When my gynecologist asked me what I’m using for birth control, I held up a photo of my kids, ages 6 and 2. They are total cock blockers! Somebody is always needing more water or freaking out about shadows or getting an ear infection and by the time that’s all been handled, I’m passed out in my super sexy flannel PJs, snoring from my super sexy allergies. Marriage, it’s hot!
However, over Thanksgiving break, my husband and I found ourselves in the unusual position of being home alone together for a few hours. We got so excited about the idea of having non-silent, regular speed sex with the door unlocked that we threw caution to the wind and went at it with no protection. Please don’t tell my eighth grade health teacher — she’d be so disappointed in me.
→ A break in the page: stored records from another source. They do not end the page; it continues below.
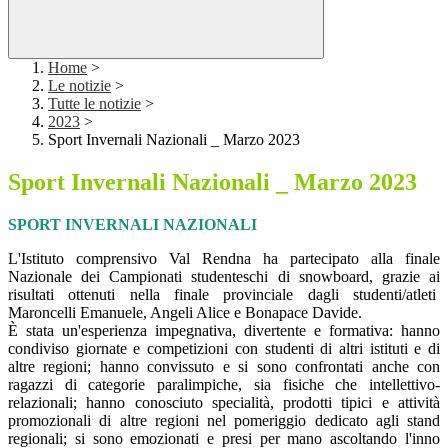
Home
>
Le notizie
>
Tutte le notizie
>
2023
>
Sport Invernali Nazionali _ Marzo 2023
Sport Invernali Nazionali _ Marzo 2023
SPORT INVERNALI NAZIONALI
L'Istituto comprensivo Val Rendna ha partecipato alla finale
Nazionale dei Campionati studenteschi di snowboard, grazie ai
risultati ottenuti nella finale provinciale dagli studenti/atleti
Maroncelli Emanuele, Angeli Alice e Bonapace Davide.
È stata un'esperienza impegnativa, divertente e formativa: hanno
condiviso giornate e competizioni con studenti di altri istituti e di
altre regioni; hanno convissuto e si sono confrontati anche con
ragazzi di categorie paralimpiche, sia fisiche che intellettivo-
relazionali; hanno conosciuto specialità, prodotti tipici e attività
promozionali di altre regioni nel pomeriggio dedicato agli stand
regionali; si sono emozionati e presi per mano ascoltando l'inno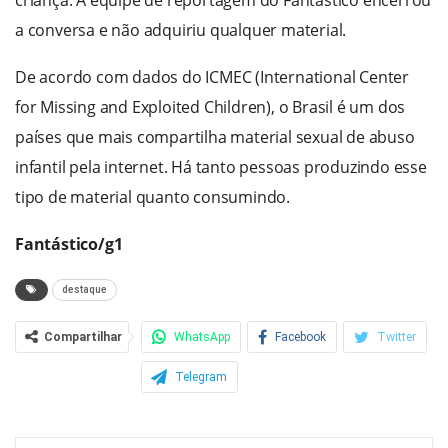
criança. A equipe de reportagem do Fantástico encerrou
a conversa e não adquiriu qualquer material.
De acordo com dados do ICMEC (International Center
for Missing and Exploited Children), o Brasil é um dos
países que mais compartilha material sexual de abuso
infantil pela internet. Há tanto pessoas produzindo esse
tipo de material quanto consumindo.
Fantástico/g1
destaque
Compartilhar
WhatsApp
Facebook
Twitter
Telegram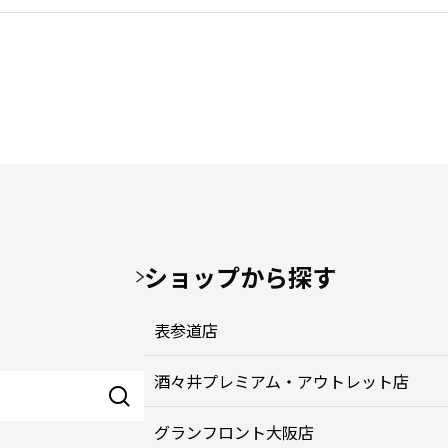
ショップから探す
表参道店
酒々井プレミアム・アウトレット店
グランフロント大阪店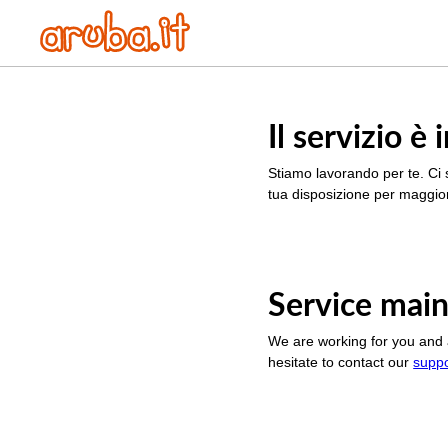
Il servizio 
Stiamo lavorando per te. Ci 
tua disposizione per maggior
Service main
We are working for you and 
hesitate to contact our
supp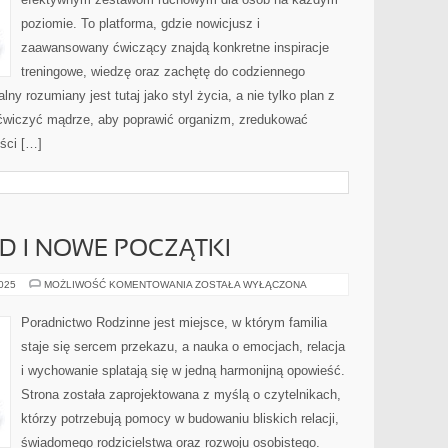
DO
FORMY
poziomie. To platforma, gdzie nowicjusz i
zaawansowany ćwiczący znajdą konkretne inspiracje
treningowe, wiedzę oraz zachętę do codziennego
lny rozumiany jest tutaj jako styl życia, a nie tylko plan z
k ćwiczyć mądrze, aby poprawić organizm, zredukować
ości […]
D I NOWE POCZĄTKI
EMOCJE
2025
MOŻLIWOŚĆ KOMENTOWANIA
ZOSTAŁA WYŁĄCZONA
I
ROZWÓD
I
Poradnictwo Rodzinne jest miejsce, w którym familia
NOWE
POCZĄTKI
staje się sercem przekazu, a nauka o emocjach, relacja
i wychowanie splatają się w jedną harmonijną opowieść.
Strona została zaprojektowana z myślą o czytelnikach,
którzy potrzebują pomocy w budowaniu bliskich relacji,
świadomego rodzicielstwa oraz rozwoju osobistego.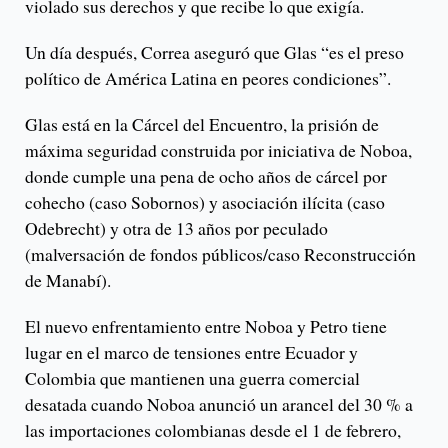
violado sus derechos y que recibe lo que exigía.
Un día después, Correa aseguró que Glas “es el preso
político de América Latina en peores condiciones”.
Glas está en la Cárcel del Encuentro, la prisión de
máxima seguridad construida por iniciativa de Noboa,
donde cumple una pena de ocho años de cárcel por
cohecho (caso Sobornos) y asociación ilícita (caso
Odebrecht) y otra de 13 años por peculado
(malversación de fondos públicos/caso Reconstrucción
de Manabí).
El nuevo enfrentamiento entre Noboa y Petro tiene
lugar en el marco de tensiones entre Ecuador y
Colombia que mantienen una guerra comercial
desatada cuando Noboa anunció un arancel del 30 % a
las importaciones colombianas desde el 1 de febrero,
“Where are you in your cycle?” was my freaked out husband’s first question after we did the deed. He is well schooled in my menstrual cycle, since we had some fertility challenges and spent years using ovulation monitors. I wasn’t sure, so I dashed naked to kitchen wall calendar where I routinely scrawl “F” (as in Aunt Flo) on the first day of my period. Wouldn’t you know, I was exactly 14 days into my cycle. Holy ovulation, Batman.
“Should you take the morning-after pill or something?” asked my husband, now fully panicking. But it was out of the question, since I still nurse my toddler before bedtime and couldn’t risk dosing her with all those hormones. “You’re totally pregnant,” he moaned. I understood his anxiety. Parenting is hard (duh) and with two kids, we seem to have reached the limit of what we can handle. Plus, I am pretty much a nightmare when I’m pregnant.
I calmed my man down by reminding him that I’m old AF, that trying to conceive was never easy for us anyway, and that it was only one time. “That’s all it takes!” he wailed. Was he right? Could we have just changed the course of our entire lives with one careless roll in the hay?
As I pondered that big question over the next few days, my body started messing with me. I felt brutally tired and nauseated — surely early signs of pregnancy! — never mind that a stomach virus was going around. What if it was really happening? Pregnancy. Birth. A third child. Oh. My. God.
The crazy-lady hamster wheel in my brain ran full tilt. Where would we put another baby? Our girls already share a bedroom, and neither of our cars has a third row. How could we afford another baby? Say goodbye to all those extra curricular activities, kids! What about our marriage? Would we survive the stress of another sleepless year? What if all three kids wanted to hold our hands at the same time? Not enough hands!
I worried about our youngest child suddenly being displaced and becoming a middle child. Would she get lost in the shuffle and resent us? And holy sh*t, what if we had a boy? With two daughters, we’d have no appropriate hand-me-downs, unless our hypothetical son could be convinced to worship Disney princesses.
As if all those worries weren’t enough, I also took an ugly trip to the dark side. I’m seriously geriatric in the pregnancy world — what if something bad happened to me? What if the baby wasn’t okay? Why was I so stupid and careless?
Meanwhile, my maternal instinct waged the opposite campaign. Like Homer Simpson dreaming of doughnuts, a little voice said, Hmmm….baby. A smooshie baby to love and hold. An uncomplicated, sweet-smelling delicious little baby. “Shut up!” I told my brain. And then I fantasized, briefly, about names.
When I finally got my period, my husband did a dance. (Picture Snoopy scoring a touchdown.) I’m not going to lie, a tiny part of me was disappointed.
But mostly I’m grateful I won’t need a minivan.